No es infrecuente la torpeza que
habita en el diálogo de aquel hombre que sólo acostumbra a dialogar con sus
versos o con sus fantasmas: llámese misantropía o como se quiera. Ese mismo hombre que creyendo encontrar —al
fin— un alma que es reflejo de la suya, tardíamente descubre el error de esas
insociables palabras y en vano intenta subsanarlo: la herida proferida ya ha
supurado la infamia de saberse nuevamente solo. Entonces el dolor lo avasalla,
lo carcome. Es como una pequeña muerte dentro de otra y de otra… una estampida
destructiva, una escalera hacia el abismo de un pétreo y perpetuo vacío. Una
lápida se yergue brutal sobre su espíritu. Gélido, no sabe cuáles deberán ser los pasos a seguir, dónde
está su horizonte.

(Lo que se pide):
Diga si cada afirmación concuerda con el extracto, con sí o no, y cite textualmente las palabras del extracto que lo deciden. (a) El hombre descubre a tiempo su error. (b) El hombre intenta remediar su error sin lograrlo. (c) Al final, el hombre sabe qué pasos debe seguir.

Entradas de datos almacenados:
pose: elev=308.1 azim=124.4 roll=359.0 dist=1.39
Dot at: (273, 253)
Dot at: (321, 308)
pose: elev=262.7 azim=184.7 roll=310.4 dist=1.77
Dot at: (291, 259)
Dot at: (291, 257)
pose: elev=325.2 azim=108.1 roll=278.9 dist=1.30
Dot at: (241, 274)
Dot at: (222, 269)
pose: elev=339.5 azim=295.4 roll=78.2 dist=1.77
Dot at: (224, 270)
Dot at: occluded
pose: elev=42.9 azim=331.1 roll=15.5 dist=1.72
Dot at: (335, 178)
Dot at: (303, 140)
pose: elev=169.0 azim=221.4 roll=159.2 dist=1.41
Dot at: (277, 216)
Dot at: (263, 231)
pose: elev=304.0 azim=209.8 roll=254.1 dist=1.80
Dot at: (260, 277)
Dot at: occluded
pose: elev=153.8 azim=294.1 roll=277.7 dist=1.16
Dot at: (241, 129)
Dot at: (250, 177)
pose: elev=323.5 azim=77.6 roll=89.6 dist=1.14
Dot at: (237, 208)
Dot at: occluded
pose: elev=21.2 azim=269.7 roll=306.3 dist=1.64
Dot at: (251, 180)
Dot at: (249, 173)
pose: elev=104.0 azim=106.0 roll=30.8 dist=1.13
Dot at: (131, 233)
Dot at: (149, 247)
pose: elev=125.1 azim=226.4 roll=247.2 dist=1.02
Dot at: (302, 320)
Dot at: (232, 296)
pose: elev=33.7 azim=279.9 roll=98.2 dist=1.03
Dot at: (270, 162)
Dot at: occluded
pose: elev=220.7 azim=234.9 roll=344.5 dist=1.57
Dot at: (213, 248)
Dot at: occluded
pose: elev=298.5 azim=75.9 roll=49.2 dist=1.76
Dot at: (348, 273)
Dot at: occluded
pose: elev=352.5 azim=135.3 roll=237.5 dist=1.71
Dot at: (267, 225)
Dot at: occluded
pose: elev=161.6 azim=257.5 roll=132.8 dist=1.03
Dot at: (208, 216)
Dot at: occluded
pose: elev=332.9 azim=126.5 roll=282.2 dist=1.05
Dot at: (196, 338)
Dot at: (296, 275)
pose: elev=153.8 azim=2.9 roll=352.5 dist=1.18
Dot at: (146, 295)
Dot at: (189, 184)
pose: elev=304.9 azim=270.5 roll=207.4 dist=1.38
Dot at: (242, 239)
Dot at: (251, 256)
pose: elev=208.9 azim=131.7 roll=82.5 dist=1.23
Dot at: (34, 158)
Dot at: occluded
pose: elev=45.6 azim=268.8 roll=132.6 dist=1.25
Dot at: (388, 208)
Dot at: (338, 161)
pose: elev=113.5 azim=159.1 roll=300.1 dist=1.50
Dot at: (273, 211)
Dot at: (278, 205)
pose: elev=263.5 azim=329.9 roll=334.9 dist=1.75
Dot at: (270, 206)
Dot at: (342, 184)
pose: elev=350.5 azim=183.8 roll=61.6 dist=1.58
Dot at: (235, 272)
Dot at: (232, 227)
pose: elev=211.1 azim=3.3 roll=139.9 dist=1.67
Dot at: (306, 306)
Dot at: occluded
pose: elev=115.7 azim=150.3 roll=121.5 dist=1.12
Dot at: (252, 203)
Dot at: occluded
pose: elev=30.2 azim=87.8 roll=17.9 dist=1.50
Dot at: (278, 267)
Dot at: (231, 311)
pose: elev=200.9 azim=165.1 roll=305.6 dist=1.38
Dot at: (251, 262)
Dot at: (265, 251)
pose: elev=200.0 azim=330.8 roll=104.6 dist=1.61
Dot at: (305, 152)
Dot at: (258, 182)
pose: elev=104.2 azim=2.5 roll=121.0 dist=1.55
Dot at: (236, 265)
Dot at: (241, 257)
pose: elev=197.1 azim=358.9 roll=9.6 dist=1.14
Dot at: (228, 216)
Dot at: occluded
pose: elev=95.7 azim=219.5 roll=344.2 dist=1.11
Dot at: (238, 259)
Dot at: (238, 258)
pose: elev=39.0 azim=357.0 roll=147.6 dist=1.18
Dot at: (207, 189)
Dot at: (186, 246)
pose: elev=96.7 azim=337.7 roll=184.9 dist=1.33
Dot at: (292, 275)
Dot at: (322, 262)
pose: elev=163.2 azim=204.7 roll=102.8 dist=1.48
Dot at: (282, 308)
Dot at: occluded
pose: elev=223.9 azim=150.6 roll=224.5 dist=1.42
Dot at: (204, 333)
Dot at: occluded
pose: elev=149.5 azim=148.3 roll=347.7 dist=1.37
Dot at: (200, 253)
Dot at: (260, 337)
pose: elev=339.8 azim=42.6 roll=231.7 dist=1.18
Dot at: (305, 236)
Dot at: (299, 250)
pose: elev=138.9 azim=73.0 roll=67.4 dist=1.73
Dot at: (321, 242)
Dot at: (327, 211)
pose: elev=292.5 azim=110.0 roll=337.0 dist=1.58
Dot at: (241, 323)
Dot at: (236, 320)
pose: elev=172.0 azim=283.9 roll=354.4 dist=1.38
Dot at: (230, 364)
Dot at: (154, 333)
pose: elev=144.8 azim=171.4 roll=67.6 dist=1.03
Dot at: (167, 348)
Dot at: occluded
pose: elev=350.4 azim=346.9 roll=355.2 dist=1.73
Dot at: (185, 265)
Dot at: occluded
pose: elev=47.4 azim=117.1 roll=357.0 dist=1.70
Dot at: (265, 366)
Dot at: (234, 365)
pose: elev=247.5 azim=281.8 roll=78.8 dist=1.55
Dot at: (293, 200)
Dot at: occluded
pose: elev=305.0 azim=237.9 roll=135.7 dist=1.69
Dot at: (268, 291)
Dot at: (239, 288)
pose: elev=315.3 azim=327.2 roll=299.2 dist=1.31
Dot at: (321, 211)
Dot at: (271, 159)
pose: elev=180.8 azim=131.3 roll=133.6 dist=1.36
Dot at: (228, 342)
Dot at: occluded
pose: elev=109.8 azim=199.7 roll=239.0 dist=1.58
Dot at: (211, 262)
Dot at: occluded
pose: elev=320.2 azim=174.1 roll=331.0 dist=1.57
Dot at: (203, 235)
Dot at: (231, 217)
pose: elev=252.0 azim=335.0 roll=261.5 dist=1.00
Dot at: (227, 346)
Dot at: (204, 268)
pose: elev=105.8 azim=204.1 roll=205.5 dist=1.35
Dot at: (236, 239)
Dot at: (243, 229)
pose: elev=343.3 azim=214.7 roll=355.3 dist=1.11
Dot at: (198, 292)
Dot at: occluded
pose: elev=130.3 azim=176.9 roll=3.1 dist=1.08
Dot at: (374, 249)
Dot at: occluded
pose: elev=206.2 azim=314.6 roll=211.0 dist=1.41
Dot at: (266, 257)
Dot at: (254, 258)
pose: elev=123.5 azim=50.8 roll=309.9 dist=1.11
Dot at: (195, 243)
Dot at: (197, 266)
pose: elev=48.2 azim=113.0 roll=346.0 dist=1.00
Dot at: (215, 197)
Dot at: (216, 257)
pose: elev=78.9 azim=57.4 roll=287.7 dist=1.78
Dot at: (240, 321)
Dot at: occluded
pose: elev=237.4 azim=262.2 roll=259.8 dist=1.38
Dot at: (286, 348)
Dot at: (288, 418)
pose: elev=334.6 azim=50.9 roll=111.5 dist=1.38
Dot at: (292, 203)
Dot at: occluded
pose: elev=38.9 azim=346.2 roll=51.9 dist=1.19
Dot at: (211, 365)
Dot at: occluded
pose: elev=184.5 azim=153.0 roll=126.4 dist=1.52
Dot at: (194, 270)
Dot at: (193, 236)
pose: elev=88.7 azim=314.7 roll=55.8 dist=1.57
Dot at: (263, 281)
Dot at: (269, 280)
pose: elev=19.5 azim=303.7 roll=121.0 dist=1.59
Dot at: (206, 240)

(Respuesta del ejercicio):
(a) No: «tardíamente descubre el error».
(b) Sí: «en vano intenta subsanarlo».
(c) No: «no sabe cuáles deberán ser los pasos a seguir».